1. Ghorghor Bey (with Ledroit, 2001)
2. Heads-or-Tails (with Fabrice Angleraud, 2007)
3. Parsifal (with Fabrice Angleraud, 2010)
4. Greldinard (with Manuel Morgado, 2017)

===Methraton===
Spin-off dedicated to the mysterious Ultimate Mage helping the hero of the Black Moon Chronicles, by Froideval and Fabrice Druet.

1. Le Serpent (The Snake, 2001)
2. Le Crane (The Skull, 2003)
3. Pharaon (Pharaoh, 2006)

==In other media==
The saga is also the subject of a miniature game and a 1999 RTS videogame, both of the same name. A massive online role playing game, Black Moon Chronicles - Winds of War, was cancelled before finishing production. The Beta game testing client is available for free on Fileplanet.

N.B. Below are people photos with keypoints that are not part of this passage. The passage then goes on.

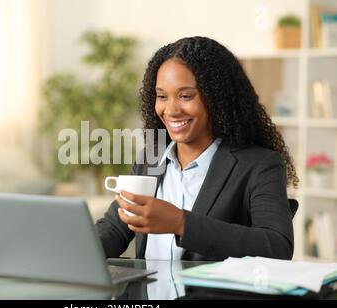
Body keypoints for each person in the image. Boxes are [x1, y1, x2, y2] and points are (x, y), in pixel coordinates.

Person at [95, 36, 298, 261]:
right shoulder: (152, 158)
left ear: (216, 98)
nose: (170, 110)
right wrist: (69, 249)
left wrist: (180, 223)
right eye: (161, 96)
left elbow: (277, 247)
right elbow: (113, 230)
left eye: (185, 96)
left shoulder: (259, 165)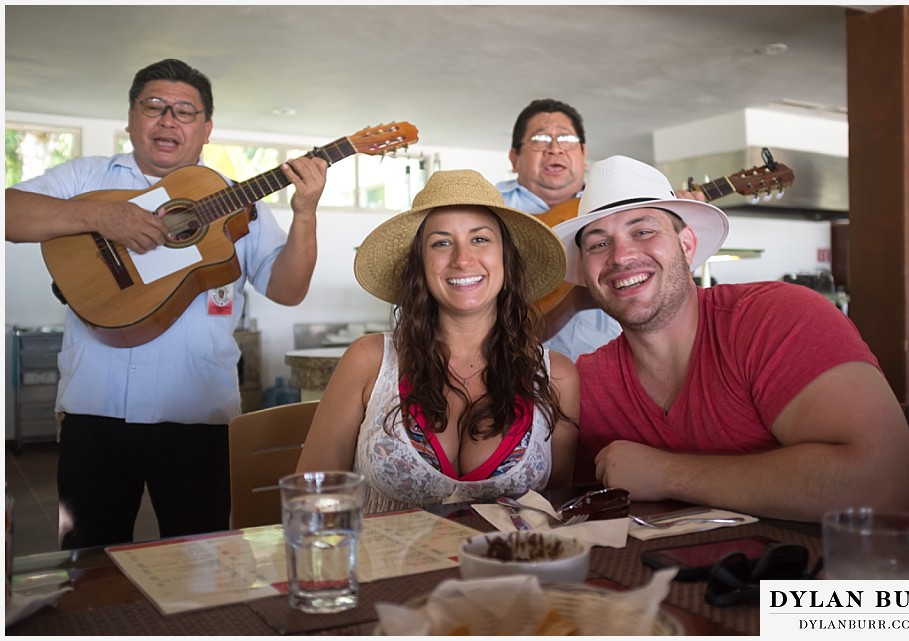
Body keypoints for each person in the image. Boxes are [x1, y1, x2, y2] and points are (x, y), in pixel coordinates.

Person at [5, 58, 328, 549]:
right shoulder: (87, 176)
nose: (168, 119)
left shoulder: (239, 201)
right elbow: (9, 214)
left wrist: (304, 214)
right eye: (153, 106)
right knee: (86, 564)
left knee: (201, 562)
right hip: (94, 412)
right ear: (132, 118)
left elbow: (287, 289)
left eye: (184, 111)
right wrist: (102, 215)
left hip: (198, 418)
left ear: (206, 128)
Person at [552, 155, 909, 548]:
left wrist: (664, 472)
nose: (621, 256)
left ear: (687, 246)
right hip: (736, 587)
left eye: (643, 231)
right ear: (586, 273)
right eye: (599, 243)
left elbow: (882, 488)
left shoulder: (776, 318)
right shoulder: (588, 383)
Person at [296, 169, 579, 514]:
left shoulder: (558, 378)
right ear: (420, 266)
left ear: (506, 259)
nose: (462, 260)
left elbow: (558, 513)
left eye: (480, 239)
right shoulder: (368, 360)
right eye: (441, 242)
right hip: (382, 568)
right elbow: (310, 500)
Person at [497, 99, 621, 362]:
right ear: (514, 157)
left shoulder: (618, 208)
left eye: (566, 138)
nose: (555, 148)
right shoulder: (485, 207)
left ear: (583, 154)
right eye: (540, 138)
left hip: (605, 374)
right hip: (502, 373)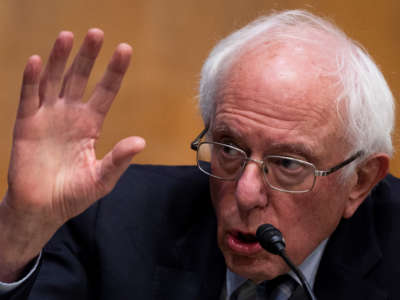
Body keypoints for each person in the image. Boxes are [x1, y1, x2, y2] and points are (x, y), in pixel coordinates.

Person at [0, 9, 399, 300]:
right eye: (228, 149)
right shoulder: (114, 220)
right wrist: (17, 238)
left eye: (288, 164)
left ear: (359, 181)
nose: (245, 193)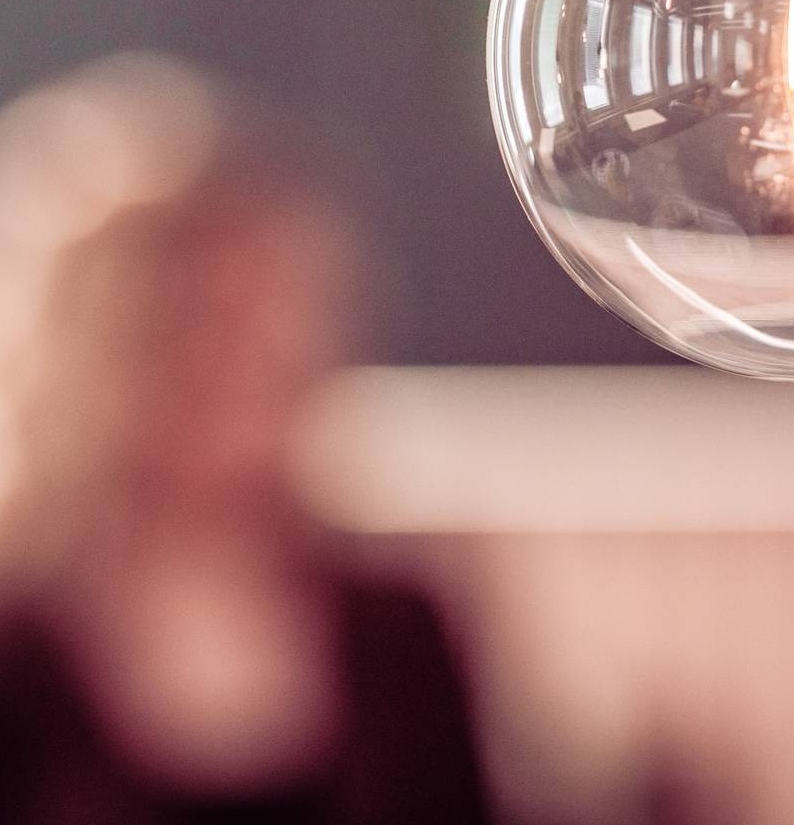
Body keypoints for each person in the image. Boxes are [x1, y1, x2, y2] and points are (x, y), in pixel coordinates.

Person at [0, 53, 491, 824]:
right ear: (94, 345)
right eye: (204, 323)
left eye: (279, 322)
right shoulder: (21, 644)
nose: (254, 368)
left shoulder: (396, 628)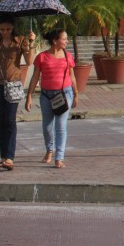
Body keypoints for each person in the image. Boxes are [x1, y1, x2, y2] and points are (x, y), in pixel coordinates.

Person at [0, 15, 33, 171]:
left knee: (10, 120)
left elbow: (29, 61)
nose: (5, 32)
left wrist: (31, 43)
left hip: (14, 84)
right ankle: (3, 155)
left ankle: (10, 157)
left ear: (13, 28)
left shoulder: (20, 40)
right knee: (2, 120)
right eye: (2, 29)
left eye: (8, 29)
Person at [25, 29, 78, 169]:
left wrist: (76, 93)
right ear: (55, 41)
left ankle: (59, 157)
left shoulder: (68, 56)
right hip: (46, 95)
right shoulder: (42, 57)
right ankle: (49, 149)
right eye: (64, 39)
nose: (67, 41)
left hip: (64, 94)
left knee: (61, 126)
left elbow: (72, 76)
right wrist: (29, 95)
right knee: (47, 127)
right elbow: (35, 76)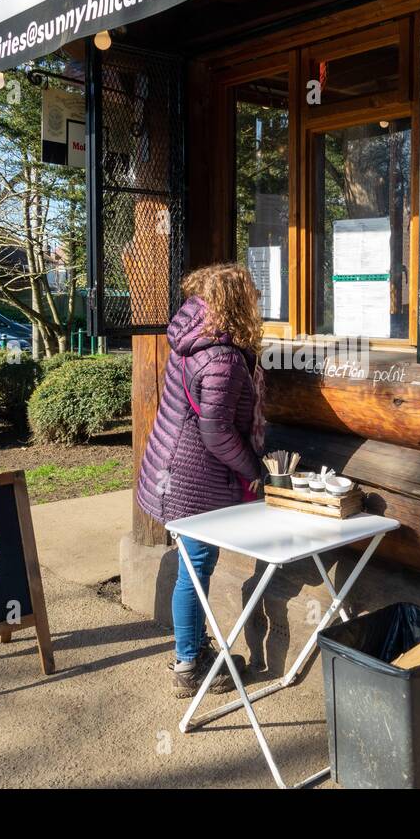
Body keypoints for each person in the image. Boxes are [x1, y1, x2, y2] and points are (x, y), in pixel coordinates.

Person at [135, 263, 267, 697]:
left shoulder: (193, 337)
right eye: (251, 294)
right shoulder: (222, 358)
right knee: (194, 570)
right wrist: (254, 471)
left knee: (191, 568)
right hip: (192, 479)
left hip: (172, 470)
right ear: (237, 302)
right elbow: (216, 431)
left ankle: (191, 651)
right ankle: (189, 664)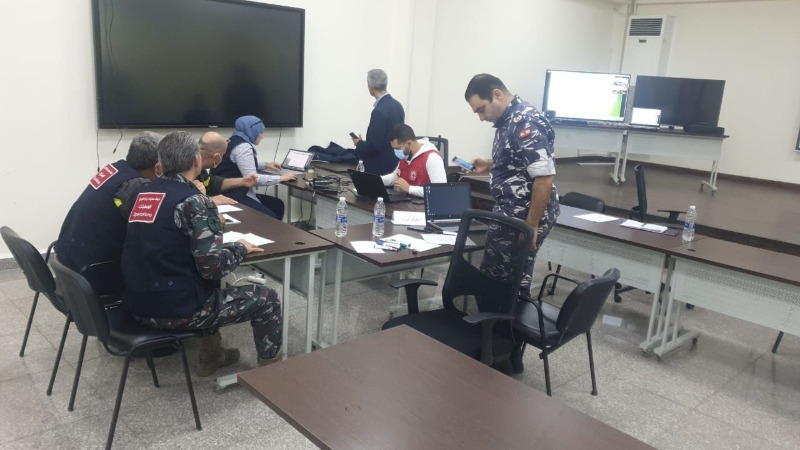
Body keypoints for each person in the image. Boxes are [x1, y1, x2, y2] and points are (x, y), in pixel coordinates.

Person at [121, 131, 283, 377]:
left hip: (137, 301)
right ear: (196, 160)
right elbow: (213, 267)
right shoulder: (194, 202)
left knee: (205, 283)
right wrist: (240, 247)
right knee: (267, 298)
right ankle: (271, 374)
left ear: (160, 163)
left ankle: (212, 356)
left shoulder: (144, 193)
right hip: (175, 309)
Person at [464, 74, 560, 299]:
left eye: (481, 110)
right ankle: (505, 317)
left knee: (504, 279)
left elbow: (545, 177)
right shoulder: (507, 120)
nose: (481, 117)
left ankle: (507, 319)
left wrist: (531, 226)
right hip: (511, 211)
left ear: (497, 94)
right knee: (506, 275)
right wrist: (490, 164)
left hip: (522, 215)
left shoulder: (525, 123)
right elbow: (520, 160)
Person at [56, 131, 162, 295]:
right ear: (158, 166)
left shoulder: (115, 169)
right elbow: (152, 231)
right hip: (91, 272)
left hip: (68, 259)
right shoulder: (135, 186)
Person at [211, 115, 295, 219]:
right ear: (252, 131)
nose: (262, 136)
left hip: (223, 190)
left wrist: (266, 165)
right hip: (232, 194)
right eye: (261, 133)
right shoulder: (243, 147)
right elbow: (253, 179)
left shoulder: (233, 140)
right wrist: (282, 178)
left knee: (277, 205)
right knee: (271, 218)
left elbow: (238, 165)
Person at [350, 69, 405, 175]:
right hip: (394, 166)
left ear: (370, 85)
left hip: (378, 169)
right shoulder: (398, 106)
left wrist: (359, 143)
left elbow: (374, 146)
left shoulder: (379, 111)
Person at [381, 124, 447, 197]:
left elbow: (440, 191)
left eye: (398, 148)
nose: (396, 152)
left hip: (423, 203)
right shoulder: (406, 155)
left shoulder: (432, 158)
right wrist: (379, 180)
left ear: (409, 144)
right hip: (405, 200)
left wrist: (409, 188)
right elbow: (397, 176)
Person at [195, 131, 257, 205]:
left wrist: (242, 181)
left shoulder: (201, 170)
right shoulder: (187, 168)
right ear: (216, 156)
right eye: (223, 154)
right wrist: (210, 199)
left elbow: (212, 183)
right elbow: (185, 197)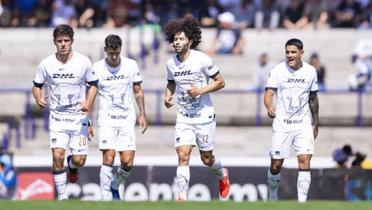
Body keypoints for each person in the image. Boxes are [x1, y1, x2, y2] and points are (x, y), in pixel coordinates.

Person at [163, 15, 230, 201]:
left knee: (206, 158)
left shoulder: (202, 59)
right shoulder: (170, 63)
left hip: (204, 116)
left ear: (190, 40)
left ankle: (222, 174)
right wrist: (168, 95)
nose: (177, 42)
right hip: (184, 117)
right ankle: (182, 197)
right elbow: (171, 83)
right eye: (175, 39)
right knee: (183, 154)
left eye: (181, 38)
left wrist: (200, 90)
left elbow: (221, 82)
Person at [32, 24, 98, 200]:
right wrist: (38, 98)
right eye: (59, 41)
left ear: (72, 41)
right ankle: (62, 198)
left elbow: (93, 85)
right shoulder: (46, 64)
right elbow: (36, 85)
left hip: (78, 118)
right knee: (57, 155)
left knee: (79, 160)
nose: (63, 44)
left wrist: (88, 103)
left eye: (66, 41)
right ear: (54, 42)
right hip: (57, 118)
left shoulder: (83, 62)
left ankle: (72, 166)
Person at [264, 38, 319, 203]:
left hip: (303, 124)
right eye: (287, 52)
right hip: (283, 125)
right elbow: (268, 93)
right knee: (276, 165)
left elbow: (313, 99)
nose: (290, 55)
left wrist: (315, 123)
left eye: (293, 52)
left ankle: (302, 203)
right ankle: (272, 195)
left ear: (301, 53)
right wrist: (269, 106)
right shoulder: (277, 70)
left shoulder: (310, 71)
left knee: (304, 160)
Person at [93, 34, 147, 201]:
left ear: (120, 50)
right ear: (105, 51)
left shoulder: (131, 65)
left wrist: (142, 114)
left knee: (128, 162)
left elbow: (137, 91)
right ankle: (105, 197)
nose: (114, 57)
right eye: (111, 53)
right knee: (109, 156)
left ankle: (114, 185)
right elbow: (91, 94)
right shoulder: (97, 68)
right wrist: (87, 120)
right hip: (107, 118)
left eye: (116, 53)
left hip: (126, 119)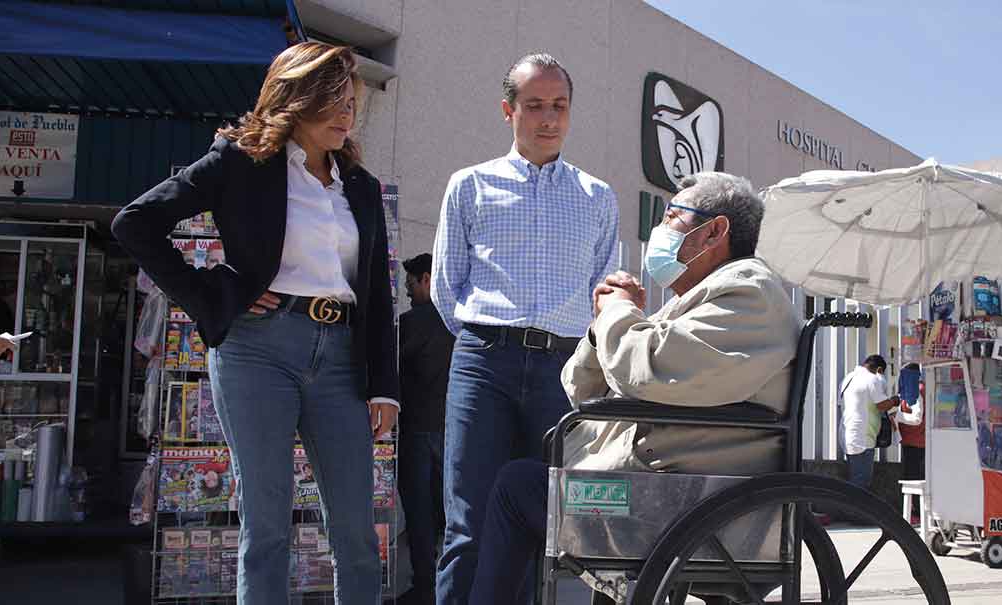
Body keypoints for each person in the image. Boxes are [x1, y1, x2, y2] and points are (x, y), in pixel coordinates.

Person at [111, 42, 400, 602]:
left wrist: (385, 387)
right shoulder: (240, 161)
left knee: (357, 533)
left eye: (351, 104)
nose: (346, 115)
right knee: (267, 527)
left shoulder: (359, 187)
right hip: (257, 350)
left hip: (342, 357)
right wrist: (214, 292)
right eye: (334, 102)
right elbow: (135, 222)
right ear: (297, 99)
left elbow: (377, 293)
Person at [468, 172, 801, 604]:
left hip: (676, 503)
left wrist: (619, 313)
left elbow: (645, 370)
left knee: (516, 487)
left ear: (715, 231)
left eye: (672, 217)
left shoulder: (749, 292)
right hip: (664, 494)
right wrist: (603, 325)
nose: (658, 233)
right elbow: (582, 388)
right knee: (543, 482)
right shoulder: (701, 301)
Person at [431, 52, 620, 604]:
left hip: (561, 371)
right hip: (484, 361)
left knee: (549, 519)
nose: (548, 118)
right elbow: (447, 288)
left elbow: (602, 295)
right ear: (507, 110)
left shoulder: (597, 197)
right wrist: (488, 341)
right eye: (534, 104)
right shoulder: (469, 186)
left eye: (559, 105)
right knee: (467, 521)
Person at [395, 253, 454, 605]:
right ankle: (449, 584)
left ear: (427, 279)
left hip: (417, 430)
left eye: (411, 284)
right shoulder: (460, 320)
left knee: (419, 514)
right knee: (450, 513)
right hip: (454, 430)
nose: (407, 292)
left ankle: (424, 587)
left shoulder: (410, 324)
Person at [840, 355, 898, 491]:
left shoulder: (848, 378)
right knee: (861, 482)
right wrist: (895, 400)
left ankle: (849, 510)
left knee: (856, 478)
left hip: (848, 433)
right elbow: (882, 405)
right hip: (862, 438)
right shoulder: (872, 379)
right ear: (879, 370)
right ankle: (852, 511)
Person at [896, 362, 925, 524]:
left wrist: (897, 417)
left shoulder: (917, 391)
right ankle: (915, 512)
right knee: (912, 477)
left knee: (913, 478)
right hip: (912, 441)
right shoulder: (911, 390)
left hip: (916, 442)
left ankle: (916, 513)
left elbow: (916, 419)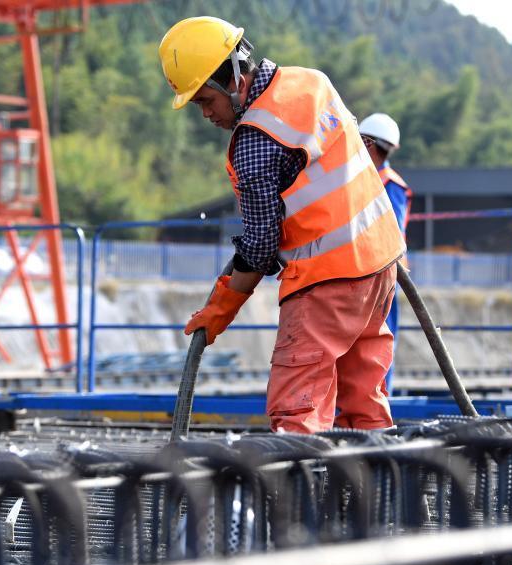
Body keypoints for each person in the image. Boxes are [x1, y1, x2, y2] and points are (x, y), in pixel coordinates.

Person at [160, 16, 406, 433]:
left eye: (205, 101)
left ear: (235, 79)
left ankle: (300, 498)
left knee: (298, 414)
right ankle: (377, 496)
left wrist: (220, 309)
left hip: (325, 281)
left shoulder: (255, 140)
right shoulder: (311, 82)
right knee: (365, 408)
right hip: (380, 270)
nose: (205, 114)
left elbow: (259, 244)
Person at [358, 112, 412, 395]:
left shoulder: (390, 184)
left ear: (368, 143)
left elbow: (391, 234)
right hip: (361, 274)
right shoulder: (366, 178)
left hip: (382, 275)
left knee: (378, 341)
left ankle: (378, 404)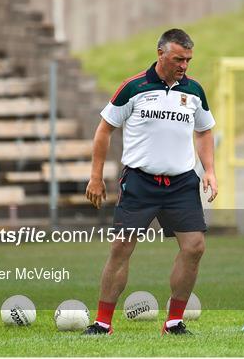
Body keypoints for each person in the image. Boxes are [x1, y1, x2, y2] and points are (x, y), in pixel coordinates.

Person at [84, 28, 217, 336]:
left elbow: (205, 131)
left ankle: (173, 323)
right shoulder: (133, 87)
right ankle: (103, 323)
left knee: (195, 247)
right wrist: (95, 177)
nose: (184, 66)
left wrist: (209, 170)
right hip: (140, 182)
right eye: (178, 59)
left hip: (182, 183)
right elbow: (104, 130)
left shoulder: (194, 91)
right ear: (160, 54)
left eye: (188, 60)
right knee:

In January 2007, the Company AmalGame-Online Inc. restarted the development of Black Moon Chronicles – Winds of War. The open beta started at the end of February 2008 and the game was officially launched on May 14.

In March 2012, Amando Blasco from Bruma Studios acquired Black Moon Chronicles – Winds of War from Amalgame-Online, restarting the development of the game and opening a public beta server.